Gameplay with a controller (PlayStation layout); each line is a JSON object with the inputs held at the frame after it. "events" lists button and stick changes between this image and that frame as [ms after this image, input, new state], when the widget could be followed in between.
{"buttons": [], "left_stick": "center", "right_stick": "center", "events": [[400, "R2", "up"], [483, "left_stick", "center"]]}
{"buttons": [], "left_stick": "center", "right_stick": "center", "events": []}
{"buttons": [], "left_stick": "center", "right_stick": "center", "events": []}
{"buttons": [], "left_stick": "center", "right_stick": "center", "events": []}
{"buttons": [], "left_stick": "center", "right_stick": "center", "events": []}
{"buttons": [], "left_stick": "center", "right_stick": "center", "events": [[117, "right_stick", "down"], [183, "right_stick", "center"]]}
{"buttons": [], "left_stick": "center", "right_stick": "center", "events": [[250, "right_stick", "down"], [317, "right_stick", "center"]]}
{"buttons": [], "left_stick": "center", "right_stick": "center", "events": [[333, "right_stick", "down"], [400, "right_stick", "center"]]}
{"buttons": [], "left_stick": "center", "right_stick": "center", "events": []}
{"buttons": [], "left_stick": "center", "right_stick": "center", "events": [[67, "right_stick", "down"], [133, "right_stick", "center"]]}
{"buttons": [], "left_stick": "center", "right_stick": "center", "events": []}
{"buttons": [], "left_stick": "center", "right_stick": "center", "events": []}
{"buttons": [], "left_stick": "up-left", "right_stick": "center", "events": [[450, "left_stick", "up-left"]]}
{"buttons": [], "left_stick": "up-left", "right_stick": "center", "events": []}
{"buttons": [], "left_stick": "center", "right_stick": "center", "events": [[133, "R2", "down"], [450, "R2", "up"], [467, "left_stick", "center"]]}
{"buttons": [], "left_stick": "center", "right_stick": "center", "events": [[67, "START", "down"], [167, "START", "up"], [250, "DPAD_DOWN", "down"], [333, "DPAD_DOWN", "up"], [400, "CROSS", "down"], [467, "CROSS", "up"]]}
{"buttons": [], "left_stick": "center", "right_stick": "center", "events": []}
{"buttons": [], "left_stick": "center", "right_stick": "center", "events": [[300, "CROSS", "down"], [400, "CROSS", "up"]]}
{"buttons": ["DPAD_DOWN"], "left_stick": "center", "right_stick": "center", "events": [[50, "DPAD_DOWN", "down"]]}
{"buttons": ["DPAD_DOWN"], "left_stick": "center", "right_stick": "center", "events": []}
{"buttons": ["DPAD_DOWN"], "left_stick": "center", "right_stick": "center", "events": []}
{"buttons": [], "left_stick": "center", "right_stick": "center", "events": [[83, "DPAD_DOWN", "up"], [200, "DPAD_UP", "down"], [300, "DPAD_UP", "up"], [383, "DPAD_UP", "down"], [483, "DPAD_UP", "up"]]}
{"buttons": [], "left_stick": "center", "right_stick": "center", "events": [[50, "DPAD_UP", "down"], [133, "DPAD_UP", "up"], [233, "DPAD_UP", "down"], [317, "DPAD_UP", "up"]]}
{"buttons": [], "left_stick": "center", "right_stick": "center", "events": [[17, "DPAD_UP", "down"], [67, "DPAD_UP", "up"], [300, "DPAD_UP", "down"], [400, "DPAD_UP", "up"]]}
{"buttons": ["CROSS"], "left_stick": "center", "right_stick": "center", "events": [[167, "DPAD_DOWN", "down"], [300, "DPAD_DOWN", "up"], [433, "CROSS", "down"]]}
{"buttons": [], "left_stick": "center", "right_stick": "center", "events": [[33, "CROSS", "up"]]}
# # # # #
TASK GOAL >>
Copy out each line of the data where the string "CROSS" appears.

EXERCISE OUTPUT >>
{"buttons": [], "left_stick": "center", "right_stick": "center", "events": [[67, "START", "down"], [167, "START", "up"], [250, "DPAD_DOWN", "down"], [333, "DPAD_DOWN", "up"], [400, "CROSS", "down"], [467, "CROSS", "up"]]}
{"buttons": [], "left_stick": "center", "right_stick": "center", "events": [[300, "CROSS", "down"], [400, "CROSS", "up"]]}
{"buttons": ["CROSS"], "left_stick": "center", "right_stick": "center", "events": [[167, "DPAD_DOWN", "down"], [300, "DPAD_DOWN", "up"], [433, "CROSS", "down"]]}
{"buttons": [], "left_stick": "center", "right_stick": "center", "events": [[33, "CROSS", "up"]]}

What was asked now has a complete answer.